A summary of how addicition is actually a problem related to lack of conneciton. Share your thoughts. Would love to discuss.
When one doesn't know how (or is systematically unable) to connect with other humans and build meaningful relationships, they will find something, ANYTHING, that they can connect to and make them feel okay.
Even if you've never tried drugs or alcohol (which is mind blowing to me), you can probably think of a time when this type of relationship has developed with food, shopping, television, or whatever other form of consumption you partake in.
The fact that people hold drug users solely accountable for their habits is insanity. When a seed doesn't grow properly, you change the conditions around the seed, opposed to the seed itself. You don't blame the seed and get mad at it for being a bad seed. Same concept. To build on that, when a plant grows unhealthily for a long time, it is HARD to bring them back to life. Same with addiction. When a human is so broken inside that they essentially create hell on earth and lock themselves in their own mind prison, change is HARD.

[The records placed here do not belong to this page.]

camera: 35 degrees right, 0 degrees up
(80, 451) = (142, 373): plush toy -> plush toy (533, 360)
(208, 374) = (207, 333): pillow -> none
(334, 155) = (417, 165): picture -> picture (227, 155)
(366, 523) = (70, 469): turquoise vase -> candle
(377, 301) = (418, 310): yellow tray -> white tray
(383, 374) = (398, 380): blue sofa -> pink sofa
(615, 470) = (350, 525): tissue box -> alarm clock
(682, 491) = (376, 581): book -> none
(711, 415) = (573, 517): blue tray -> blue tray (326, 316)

Blaming the drugs themselves or drug dealers is also unfair. Every drug (or anything else) is here on Earth to serve a purpose. It executes that purpose. Period. Calling it inherently negative is simply imposing your mental conceptions of the thing on to the thing (even if there appears to be consensus among the masses). Some might even say that all drugs can actually be positive if the proper meaning is inspiring their use. In regards to the drug dealers, they are simply meeting a need in a market. There is a high demand, and it's MAD LUCRATIVE.
I look forward to the day where humans value connection over money, giving over consumption, and love over power.
I totally agree. I've been studying my own addictions and coming to the conclusion that it does have something to do with my cage. It also has to do with the external reality not matching my internal one. I have creative visions of humans getting along and ceasing their need to dominate others. Until resources are more evenly distributed, however, i don't think this is possible.
I agree with your 4th paragraph about how hard change is. People with these problems should still be considered responsible for their actions unless they can be shown (to within some reasonable margin of error) to be mentally incompetent, but we should be less hard on them than we are. A lot of people seem not to understand basic concepts related to mental illnesses, so there's probably also a lot of ignorance, confusion, and fear about addiction. Better local education would really help, and there should be more work and social opportunities for people who recover from addiction or reform after criminal activity.
I don't know whether or not everything is "here on earth to serve a purpose." That's a more general philosophical idea, so I'd have to think about it. ;)
Yes, drug dealers are responding to a need in the market, but because current governments have forced this to be a black market, a lot of the dealers are also doing things like assaults, murders, blackmailing, etc. Having moral qualms about this and not wanting to deal with it is understandable. There's also the fact that someone can sell something known to be physically addictive with the goal of getting people addicted in order to make more money.